Abzug der noch nicht vollständig geltend gemachten
Erhaltungsaufwendungen beim Tod des Vermieters10. May 2021
Verteilt ein Vermieter größere Erhaltungsaufwendungen für seine im
Privatvermögen befindliche Immobilie auf mehrere Jahre und stirbt er vor Ablauf
des Verteilungszeitraums, kann der noch nicht berücksichtigte Teil der
Erhaltungsaufwendungen im Todesjahr in einer Summe als Werbungskosten des
verstorbenen Vermieters abgezogen werden. Der noch nicht berücksichtigte Teil
geht also nicht auf die Erben über und kann daher nicht von den Erben
steuerlich fortgeführt werden.
Hintergrund: Vermieter können
größere Aufwendungen für die Erhaltung ihrer Immobilie, die nicht zu einem
Betriebsvermögen gehört, auf zwei bis fünf Jahre gleichmäßig verteilen.
Sachverhalt: Der Ehemann der
Klägerin hatte eine Immobilie vermietet, die zu seinem Privatvermögen gehörte.
Er hatte in den Jahren 2012 bis 2015 jeweils größere Erhaltungsaufwendungen
getätigt, die er auf fünf Jahre steuerlich verteilen wollte. Er verstarb im
Januar 2016. Zu diesem Zeitpunkt belief sich der noch nicht berücksichtigte
Teil der Erhaltungsaufwendungen auf ca. 30.000 €. Die Klägerin machte
diesen Betrag in der gemeinsamen Einkommensteuererklärung für 2016 als
Werbungskosten des Ehemanns geltend. Das Finanzamt erkannte nur den auf den
Januar 2016 entfallenden Anteil an und war der Ansicht, dass der verbleibende
Betrag von der Erbengemeinschaft fortgeführt werden müsse.
Entscheidung: Der
Bundesfinanzhof (BFH) gab der Klage statt und erkannte Werbungskosten für 2016
in Höhe von 30.000 € an:
-
Die gesetzliche Verteilungsmöglichkeit größerer
Erhaltungsaufwendungen auf zwei bis fünf Jahre soll dem Steuerpflichtigen
Vorteile beim Steuersatz verschaffen. Dieser Zweck würde vereitelt werden, wenn
der beim Tod verbleibende Restbetrag nicht mehr beim verstorbenen
Steuerpflichtigen berücksichtigt werden könnte. Daher kann der verbleibende
Teil im Veranlagungszeitraum des Todesjahres als Werbungskosten des
verstorbenen Vermieters abgezogen werden. -
Der Todesfall ist vergleichbar mit der Veräußerung der
Immobilie, der Einlage der Immobilie in ein Betriebsvermögen oder der
Beendigung der Vermietung. In diesen Fällen lässt der Gesetzgeber den
vollständigen Abzug des noch nicht berücksichtigten Teils der
Erhaltungsaufwendungen zu. Die Vergleichbarkeit ergibt sich daraus, dass in all
diesen Fällen keine Einkünfte aus Vermietung mehr erzielt werden. -
Ein Abzug des verbleibenden Betrags der Erhaltungsaufwendungen
beim Ehemann ist auch deshalb geboten, weil die Aufwendungen seine
Leistungsfähigkeit gemindert hatten. Deshalb scheidet auch ein Abzug des
verbleibenden Betrags bei den Erben aus. Hierfür fehlt es an einer gesetzlichen
Grundlage. Diese wäre aber erforderlich, weil der verstorbene Vermieter und die
Erben unterschiedliche Rechtssubjekte sind.

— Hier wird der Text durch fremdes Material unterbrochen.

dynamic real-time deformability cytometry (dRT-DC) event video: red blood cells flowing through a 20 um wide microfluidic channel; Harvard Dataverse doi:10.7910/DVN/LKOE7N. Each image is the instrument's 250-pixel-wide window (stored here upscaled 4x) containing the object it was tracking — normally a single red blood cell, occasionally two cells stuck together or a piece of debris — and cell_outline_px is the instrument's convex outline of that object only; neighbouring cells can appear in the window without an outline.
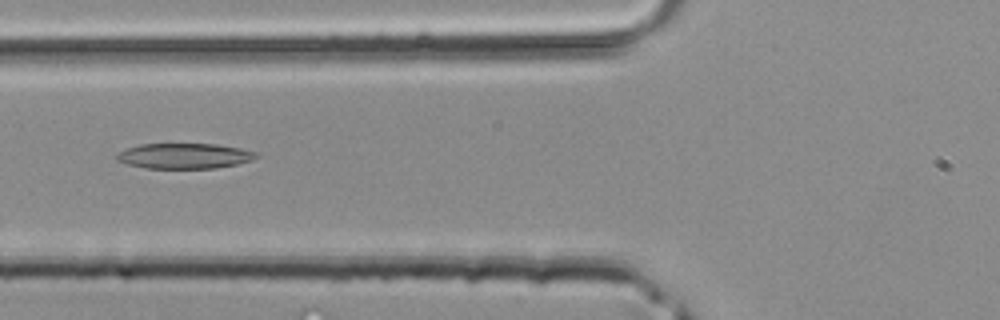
{"species": "common noctule bat (a hibernating species)", "species_latin": "Nyctalus noctula", "temperature_condition": "room temperature", "stored_images_in_passage": 34, "camera_frame_rate_fps": 3000, "um_per_image_px": 0.085, "animal": {"sex": "male", "body_mass_g": 20.4}, "frame": {"image": 1, "passage_image": 9, "time_ms": 2.667, "image_size_px": [1000, 320], "cell_outline_px": [[260, 156], [252, 160], [236, 164], [216, 168], [144, 168], [128, 164], [116, 160], [116, 152], [140, 144], [216, 144], [240, 148], [256, 152]], "centroid_in_image_um": [15.66, 13.25], "position_along_channel_um": 110.1, "area_um2": 20.63}}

Hinweise: Der BFH widerspricht
der Auffassung der Finanzverwaltung, die in ihren Richtlinien eine Fortführung
des verbleibenden Betrags der Erhaltungsaufwendungen beim Erben zulässt. Der
BFH macht deutlich, dass die Rechtsprechung an die Verwaltungsrichtlinien nicht
gebunden ist. Außerdem widersprechen die Richtlinien dem Gesetz, das eine
Vererbbarkeit von Verlusten und Aufwendungen nicht zulässt.

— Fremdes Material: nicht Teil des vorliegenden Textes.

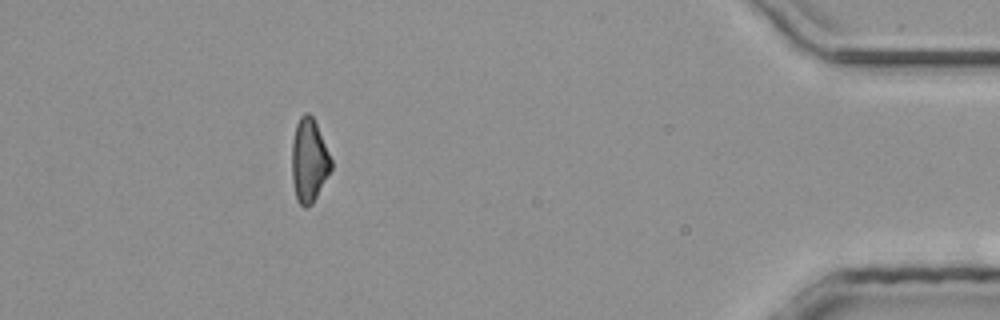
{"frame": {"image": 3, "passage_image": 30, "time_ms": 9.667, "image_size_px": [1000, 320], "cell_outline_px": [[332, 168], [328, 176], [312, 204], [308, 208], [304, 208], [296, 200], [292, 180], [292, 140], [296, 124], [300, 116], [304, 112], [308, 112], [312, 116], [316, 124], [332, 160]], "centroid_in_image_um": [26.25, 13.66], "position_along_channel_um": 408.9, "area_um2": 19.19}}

Es wirkt sich beim Steuersatz aus, ob der verbleibende Betrag beim
verstorbenen Vermieter oder bei seinen Erben geltend gemacht wird. Außerdem ist
die Abzugshöhe unterschiedlich; denn nach dem aktuellen BFH-Urteil wird im
Todesjahr der gesamte Restbetrag abgezogen, während bei einer Fortführung durch
die Erben der gesamte Verteilungszeitraum ausgeschöpft worden wäre.